Let’s create fewer opportunities for kids and also let a ton of kids langish in the transfer portal!

Brilliant stuff.

The reason is to protect players already in the program from being pushed out. There is fear -- not ridiculous -- that if you allow a coach to bring in as many players as they can each year, as long as they keep under 85 in total, every player not a star will be recruited over and have their schollies pulled.

If schools couldn't pull schollies except where there is cause, then the limit would be dumb.
 
The reason is to protect players already in the program from being pushed out. There is fear -- not ridiculous -- that if you allow a coach to bring in as many players as they can each year, as long as they keep under 85 in total, every player not a star will be recruited over and have their schollies pulled.

If schools couldn't pull schollies except where there is cause, then the limit would be dumb.

and coaches that pull scholarships will get buried in recruiting. like i said the market solves it, all the ncaa does is make things worse with their lame efforts to legislate behavior.
 
and coaches that pull scholarships will get buried in recruiting. like i said the market solves it, all the ncaa does is make things worse with their lame efforts to legislate behavior.

The market may solve it long term (although we can argue about how efficient or inefficient that market is). But it doesn't solve it for players who get pushed out just because it is easy for a coach to do so.
 
The market may solve it long term (although we can argue about how efficient or inefficient that market is). But it doesn't solve it for players who get pushed out just because it is easy for a coach to do so.

i dont see how it makes it easier? you think they keep kids they don’t want because of the cap? so maybe the upside is it forces coaches to keep kids they dont want - who does that benefit?
 
i dont see how it makes it easier? you think they keep kids they don’t want because of the cap? so maybe the upside is it forces coaches to keep kids they dont want - who does that benefit?
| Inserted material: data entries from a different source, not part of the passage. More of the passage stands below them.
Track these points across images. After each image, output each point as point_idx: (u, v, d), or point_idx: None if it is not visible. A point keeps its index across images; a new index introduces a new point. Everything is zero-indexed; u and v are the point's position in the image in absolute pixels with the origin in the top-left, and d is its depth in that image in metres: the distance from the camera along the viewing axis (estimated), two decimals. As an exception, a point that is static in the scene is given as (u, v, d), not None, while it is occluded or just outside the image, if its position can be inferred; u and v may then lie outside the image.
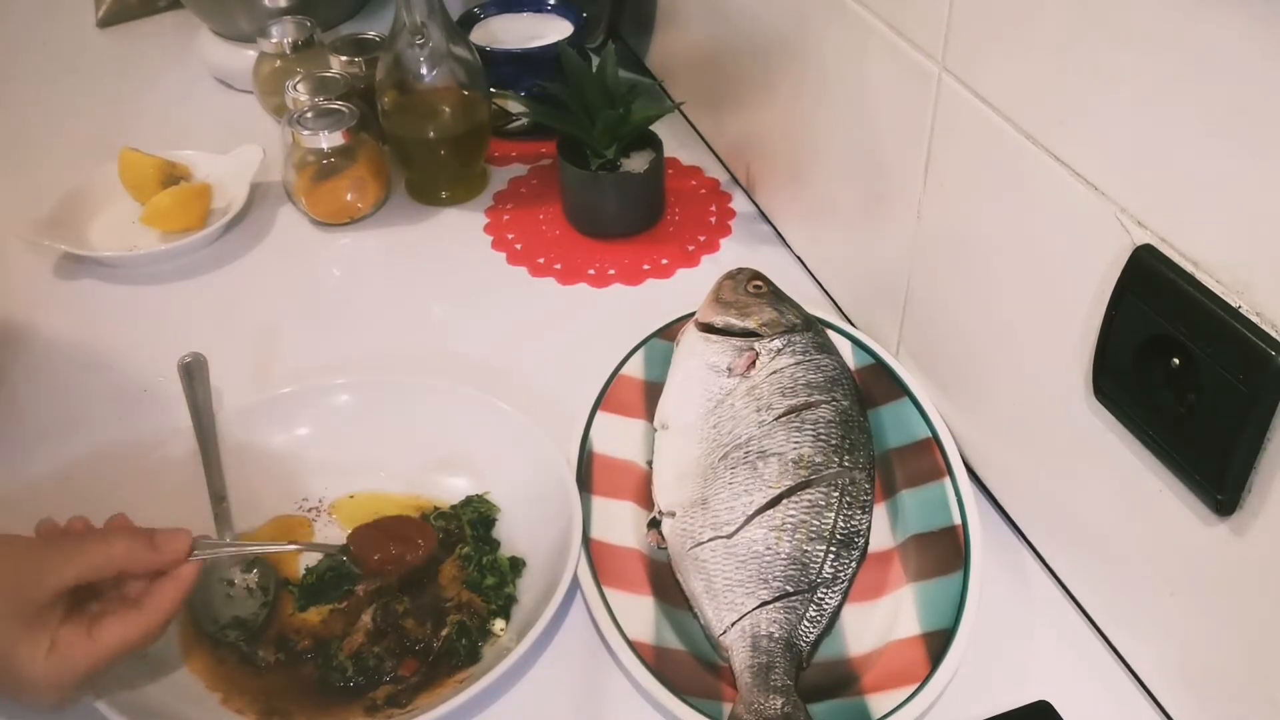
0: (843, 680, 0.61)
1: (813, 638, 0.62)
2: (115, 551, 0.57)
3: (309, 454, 0.75)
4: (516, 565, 0.68)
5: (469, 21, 1.10)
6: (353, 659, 0.63)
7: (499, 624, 0.65)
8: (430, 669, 0.63)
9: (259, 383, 0.82)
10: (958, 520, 0.66)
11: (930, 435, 0.71)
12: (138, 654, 0.58)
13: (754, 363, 0.72)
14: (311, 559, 0.69)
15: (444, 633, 0.64)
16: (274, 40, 1.07)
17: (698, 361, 0.74)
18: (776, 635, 0.61)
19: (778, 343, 0.73)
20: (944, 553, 0.65)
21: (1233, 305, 0.46)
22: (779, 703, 0.57)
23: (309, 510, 0.73)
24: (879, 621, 0.64)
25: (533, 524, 0.69)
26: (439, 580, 0.68)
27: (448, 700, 0.58)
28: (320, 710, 0.62)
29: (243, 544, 0.68)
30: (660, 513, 0.68)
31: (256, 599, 0.67)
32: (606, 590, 0.64)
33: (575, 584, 0.65)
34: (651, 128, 0.95)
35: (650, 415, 0.75)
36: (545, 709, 0.62)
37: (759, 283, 0.78)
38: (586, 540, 0.66)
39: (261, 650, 0.65)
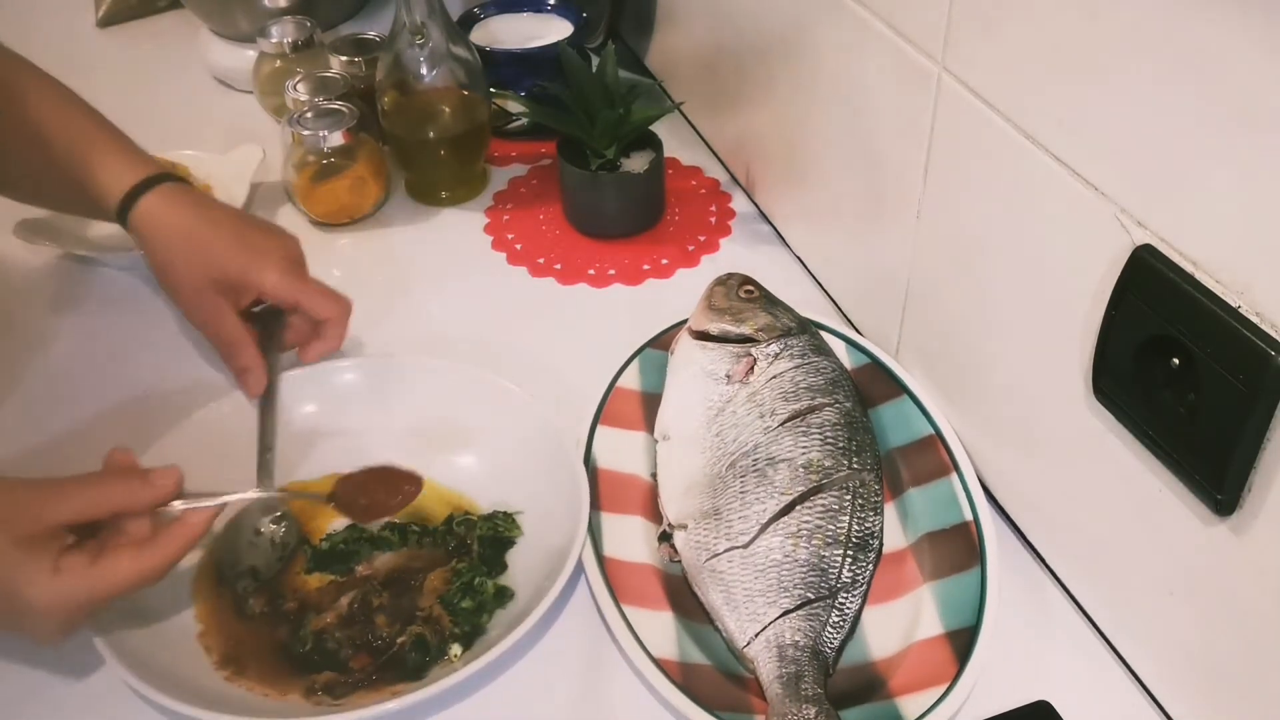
0: (870, 684, 0.61)
1: (837, 643, 0.61)
2: (110, 489, 0.59)
3: (347, 427, 0.76)
4: (502, 595, 0.66)
5: (469, 21, 1.10)
6: (315, 636, 0.64)
7: (455, 649, 0.64)
8: (379, 671, 0.63)
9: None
10: (969, 516, 0.66)
11: (933, 432, 0.71)
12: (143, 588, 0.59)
13: (752, 368, 0.72)
14: (338, 525, 0.71)
15: (400, 640, 0.64)
16: (274, 40, 1.07)
17: (695, 370, 0.73)
18: (802, 643, 0.60)
19: (774, 347, 0.72)
20: (959, 549, 0.65)
21: (1233, 305, 0.46)
22: (812, 711, 0.57)
23: None
24: (899, 622, 0.64)
25: (537, 553, 0.68)
26: (423, 586, 0.67)
27: (369, 709, 0.58)
28: (270, 674, 0.63)
29: (225, 494, 0.64)
30: (670, 525, 0.68)
31: (276, 552, 0.68)
32: (625, 608, 0.62)
33: (550, 616, 0.64)
34: (651, 128, 0.95)
35: (650, 427, 0.74)
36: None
37: (750, 287, 0.77)
38: (600, 559, 0.65)
39: (252, 599, 0.66)
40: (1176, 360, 0.50)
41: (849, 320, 0.86)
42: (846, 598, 0.63)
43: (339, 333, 0.77)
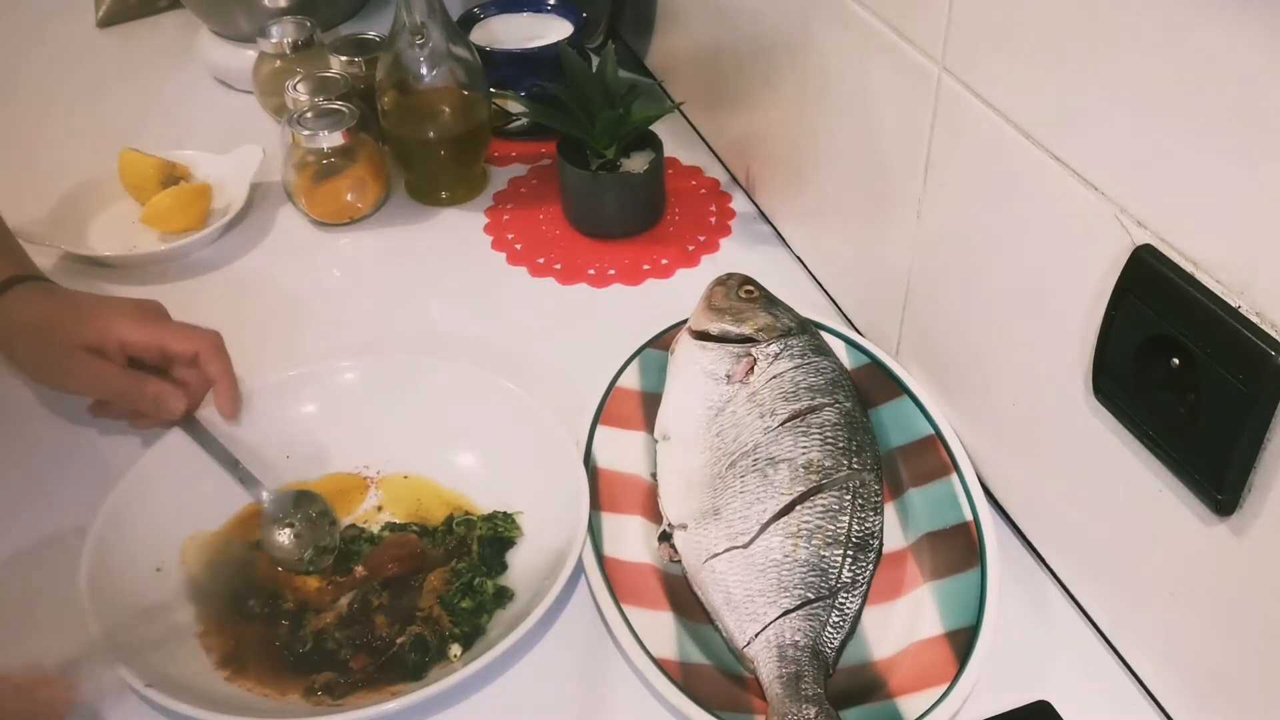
0: (870, 685, 0.61)
1: (837, 643, 0.61)
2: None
3: (347, 427, 0.76)
4: (502, 595, 0.66)
5: (469, 21, 1.10)
6: (315, 636, 0.64)
7: (455, 649, 0.64)
8: (379, 671, 0.63)
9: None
10: (969, 516, 0.66)
11: (933, 432, 0.71)
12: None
13: (752, 368, 0.72)
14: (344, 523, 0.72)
15: (400, 641, 0.64)
16: (274, 40, 1.07)
17: (695, 370, 0.73)
18: (802, 643, 0.60)
19: (775, 347, 0.72)
20: (959, 549, 0.65)
21: (1233, 305, 0.46)
22: (812, 712, 0.57)
23: (367, 477, 0.75)
24: (899, 623, 0.64)
25: (537, 553, 0.68)
26: (423, 586, 0.67)
27: (369, 709, 0.58)
28: (270, 674, 0.63)
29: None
30: (670, 525, 0.68)
31: (325, 525, 0.70)
32: (625, 608, 0.62)
33: (550, 616, 0.64)
34: (651, 128, 0.95)
35: (649, 427, 0.74)
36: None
37: (750, 287, 0.77)
38: (600, 559, 0.65)
39: (253, 600, 0.66)
40: (1176, 360, 0.50)
41: (849, 320, 0.86)
42: (846, 598, 0.63)
43: (218, 368, 0.75)
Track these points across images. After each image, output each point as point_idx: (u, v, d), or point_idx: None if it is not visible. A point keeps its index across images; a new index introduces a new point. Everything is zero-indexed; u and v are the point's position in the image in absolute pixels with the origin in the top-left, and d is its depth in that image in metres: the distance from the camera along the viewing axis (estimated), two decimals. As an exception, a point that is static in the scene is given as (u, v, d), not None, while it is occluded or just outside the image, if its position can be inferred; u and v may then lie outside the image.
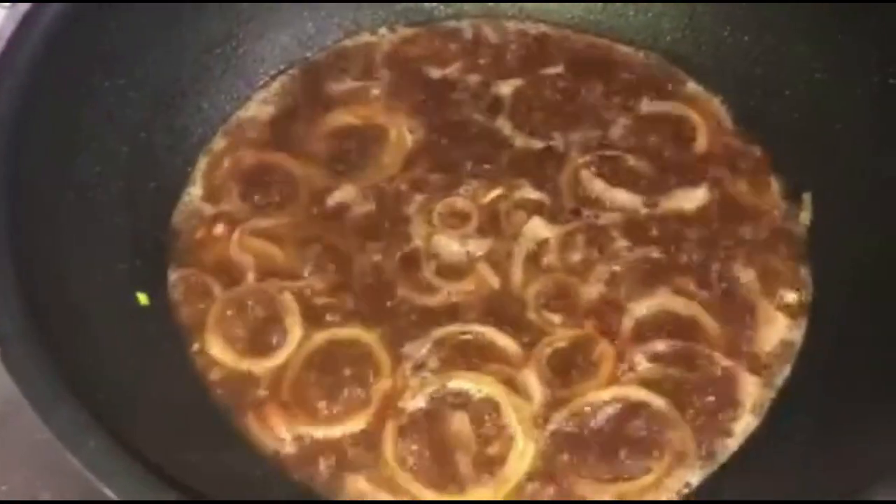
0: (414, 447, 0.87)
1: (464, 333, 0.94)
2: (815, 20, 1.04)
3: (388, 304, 0.97)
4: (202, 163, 1.08)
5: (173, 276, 0.99)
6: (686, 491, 0.87)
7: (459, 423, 0.89)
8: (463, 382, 0.91)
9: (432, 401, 0.90)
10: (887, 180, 0.96)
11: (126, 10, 1.00)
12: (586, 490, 0.86)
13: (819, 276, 0.99)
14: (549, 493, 0.87)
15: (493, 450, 0.88)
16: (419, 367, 0.92)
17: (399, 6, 1.21)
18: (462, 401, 0.90)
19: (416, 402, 0.90)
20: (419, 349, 0.93)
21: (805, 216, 1.03)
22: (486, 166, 1.07)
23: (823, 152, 1.03)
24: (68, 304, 0.83)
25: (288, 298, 0.96)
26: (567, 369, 0.93)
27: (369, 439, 0.89)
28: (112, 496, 0.66)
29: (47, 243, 0.85)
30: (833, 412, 0.86)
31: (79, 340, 0.80)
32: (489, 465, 0.87)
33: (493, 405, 0.90)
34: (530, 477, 0.87)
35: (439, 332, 0.94)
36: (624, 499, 0.86)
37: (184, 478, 0.69)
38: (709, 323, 0.96)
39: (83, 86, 0.96)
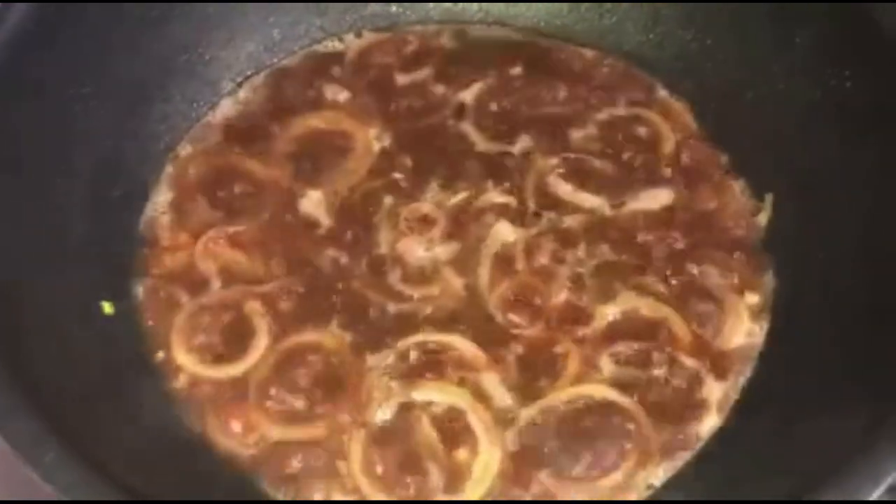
0: (381, 458, 0.88)
1: (429, 342, 0.94)
2: (774, 24, 1.05)
3: (355, 311, 0.97)
4: (168, 169, 1.08)
5: (139, 284, 0.99)
6: (649, 493, 0.88)
7: (426, 432, 0.89)
8: (428, 392, 0.91)
9: (399, 411, 0.90)
10: (848, 182, 0.97)
11: (90, 15, 0.99)
12: (555, 490, 0.87)
13: (781, 278, 1.00)
14: (518, 493, 0.87)
15: (461, 456, 0.88)
16: (385, 376, 0.93)
17: (366, 11, 1.20)
18: (428, 410, 0.90)
19: (382, 414, 0.90)
20: (385, 359, 0.94)
21: (763, 217, 1.04)
22: (452, 171, 1.07)
23: (785, 154, 1.03)
24: (30, 312, 0.83)
25: (254, 305, 0.96)
26: (533, 372, 0.93)
27: (335, 449, 0.89)
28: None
29: (9, 251, 0.85)
30: (794, 412, 0.87)
31: (40, 349, 0.80)
32: (458, 473, 0.87)
33: (458, 413, 0.90)
34: (500, 478, 0.88)
35: (405, 342, 0.94)
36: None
37: (146, 488, 0.69)
38: (675, 324, 0.97)
39: (46, 93, 0.96)
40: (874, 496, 0.69)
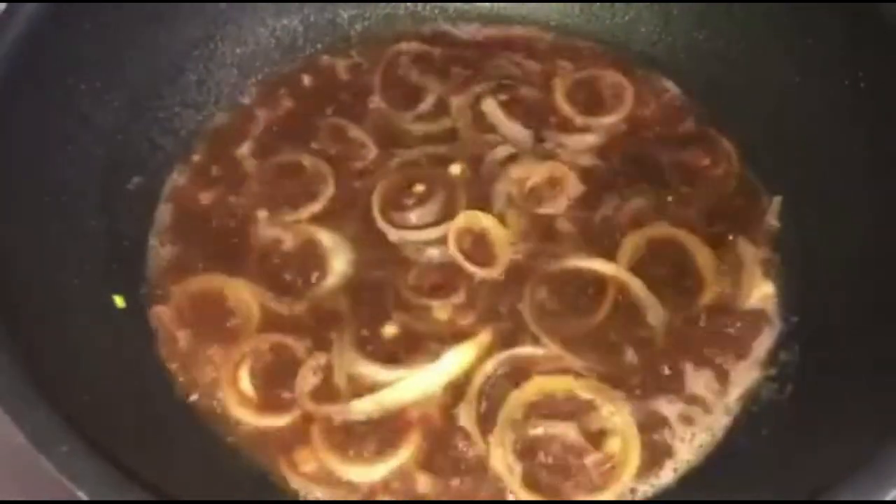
0: None
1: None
2: (787, 24, 1.05)
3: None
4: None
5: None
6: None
7: None
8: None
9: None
10: (860, 182, 0.97)
11: (101, 11, 0.99)
12: None
13: (790, 276, 0.99)
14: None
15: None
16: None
17: (380, 13, 1.22)
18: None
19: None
20: None
21: (771, 217, 1.03)
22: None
23: (797, 153, 1.04)
24: (42, 306, 0.83)
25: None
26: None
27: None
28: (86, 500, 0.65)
29: (20, 245, 0.84)
30: (809, 412, 0.87)
31: (53, 343, 0.79)
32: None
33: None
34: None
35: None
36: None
37: (160, 481, 0.69)
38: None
39: (58, 88, 0.96)
40: (890, 496, 0.68)
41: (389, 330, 0.95)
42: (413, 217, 1.03)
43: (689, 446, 0.89)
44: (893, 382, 0.80)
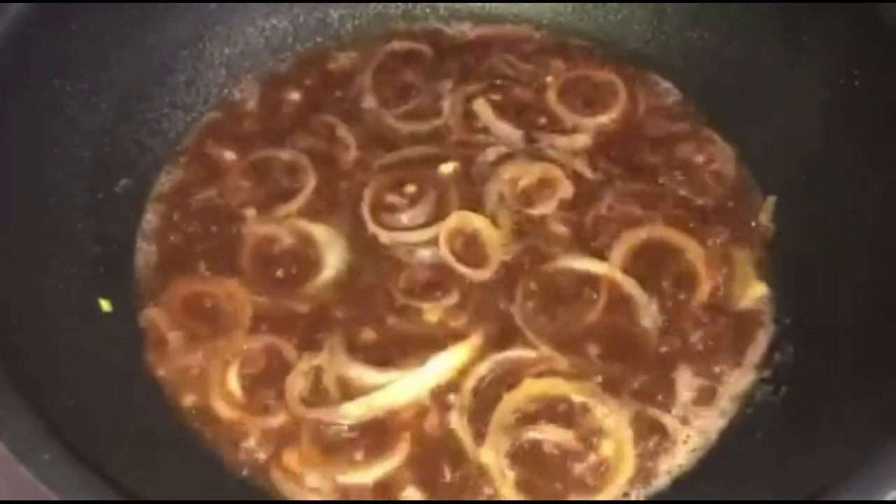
0: None
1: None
2: (781, 23, 1.04)
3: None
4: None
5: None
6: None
7: None
8: None
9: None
10: (853, 181, 0.96)
11: (88, 11, 0.98)
12: None
13: (780, 278, 0.98)
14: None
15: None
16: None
17: (370, 12, 1.21)
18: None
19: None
20: None
21: (765, 218, 1.03)
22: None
23: (793, 153, 1.03)
24: (27, 310, 0.82)
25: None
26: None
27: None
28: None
29: (5, 247, 0.84)
30: (807, 412, 0.86)
31: (37, 347, 0.78)
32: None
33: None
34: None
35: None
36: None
37: (143, 488, 0.68)
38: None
39: (44, 90, 0.95)
40: (890, 497, 0.67)
41: (380, 332, 0.94)
42: (404, 218, 1.02)
43: (682, 450, 0.88)
44: (889, 382, 0.79)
Seriously? It benefits kids who are keeping their nose clean and want to stay at one school for their career but turn out to not be as good as their coaches hoped.

Why the struggle? This isn't a difficult concept?
 
Seriously? It benefits kids who are keeping their nose clean and want to stay at one school for their career but turn out to not be as good as their coaches hoped.

Why the struggle? This isn't a difficult concept?

It doesn’t seem to work like that in practice. They still run kids off it just costs other kids opportunities.